WHAT IS EXPECTED: Return each line in the rows below that contains the word "this".

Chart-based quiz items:
┄┄┄┄┄┄┄┄┄┄┄┄┄┄┄┄┄┄┄┄
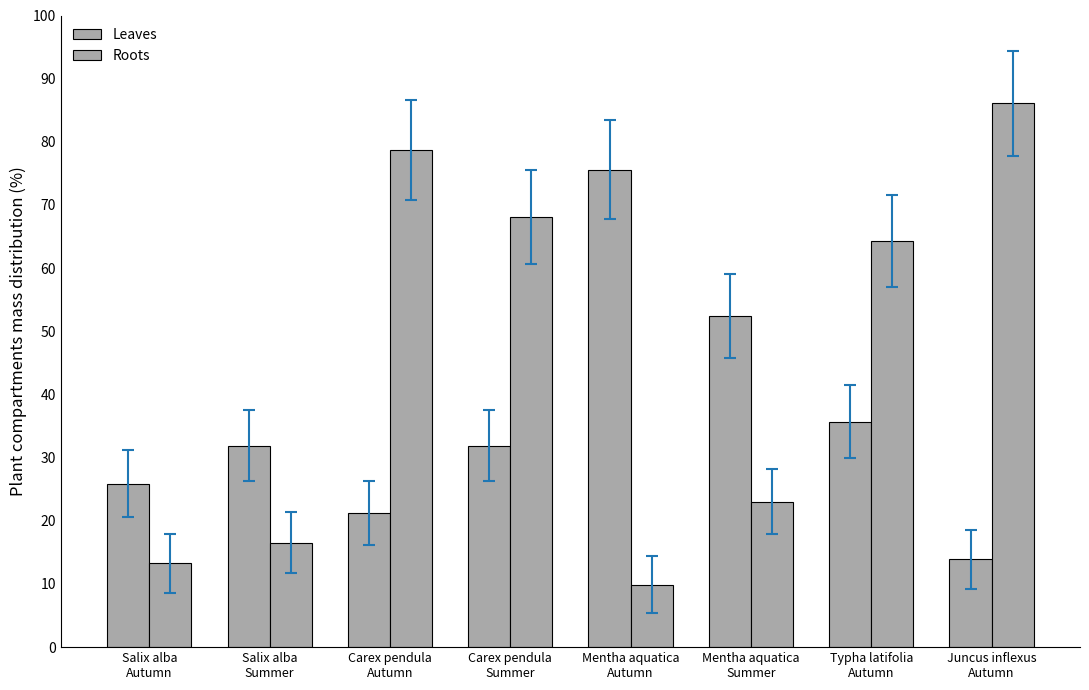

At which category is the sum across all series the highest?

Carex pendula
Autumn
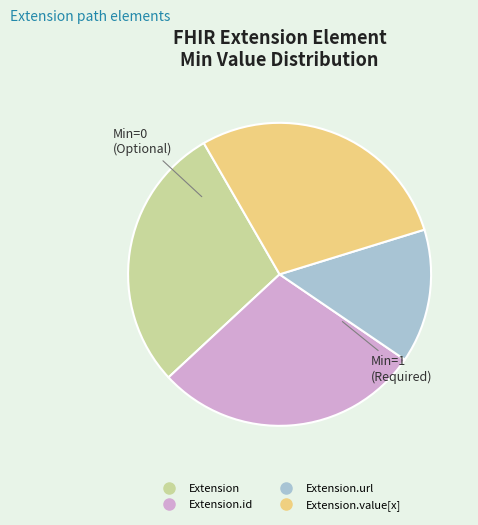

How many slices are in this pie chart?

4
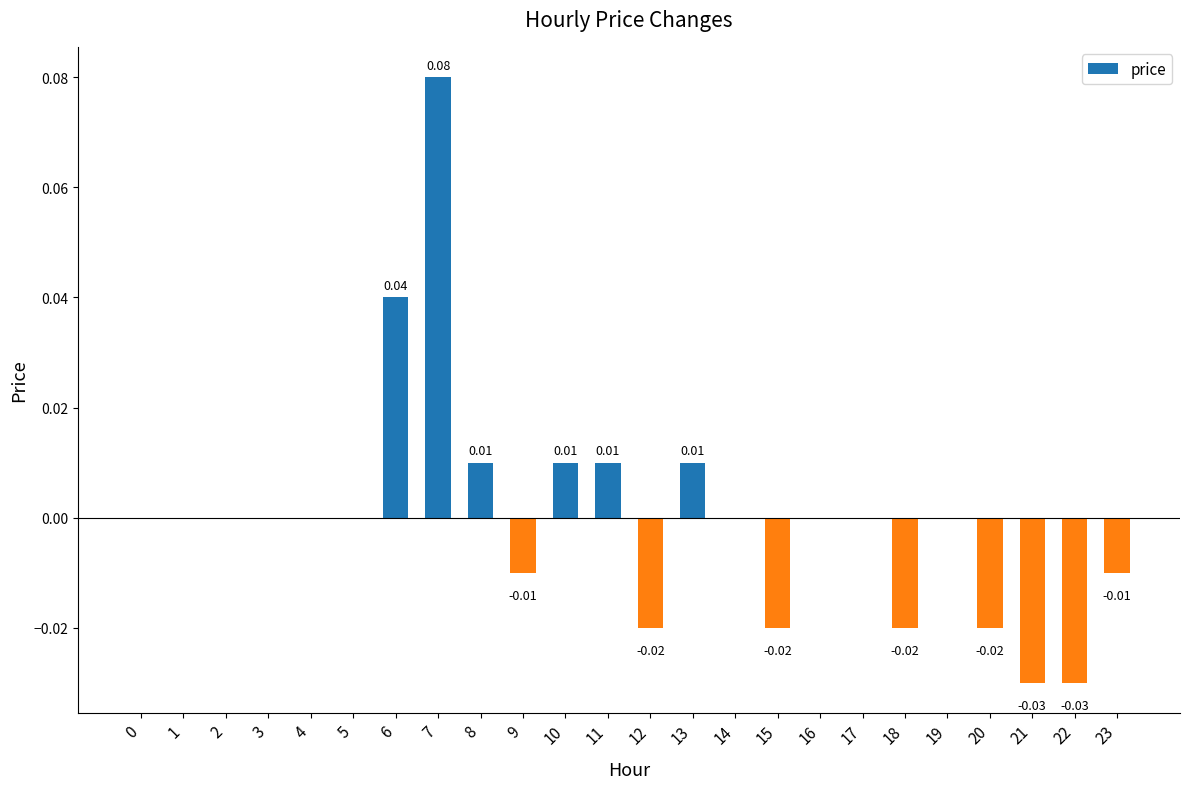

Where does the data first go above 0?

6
┄┄┄┄┄┄┄┄┄┄┄┄┄┄┄┄┄┄┄┄
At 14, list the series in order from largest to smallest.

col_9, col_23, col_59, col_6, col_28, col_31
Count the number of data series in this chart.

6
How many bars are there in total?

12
┄┄┄┄┄┄┄┄┄┄┄┄┄┄┄┄┄┄┄┄
WRITTEN SOLUTION:
How many slices are in this pie chart?
Count the number of data series in this chart.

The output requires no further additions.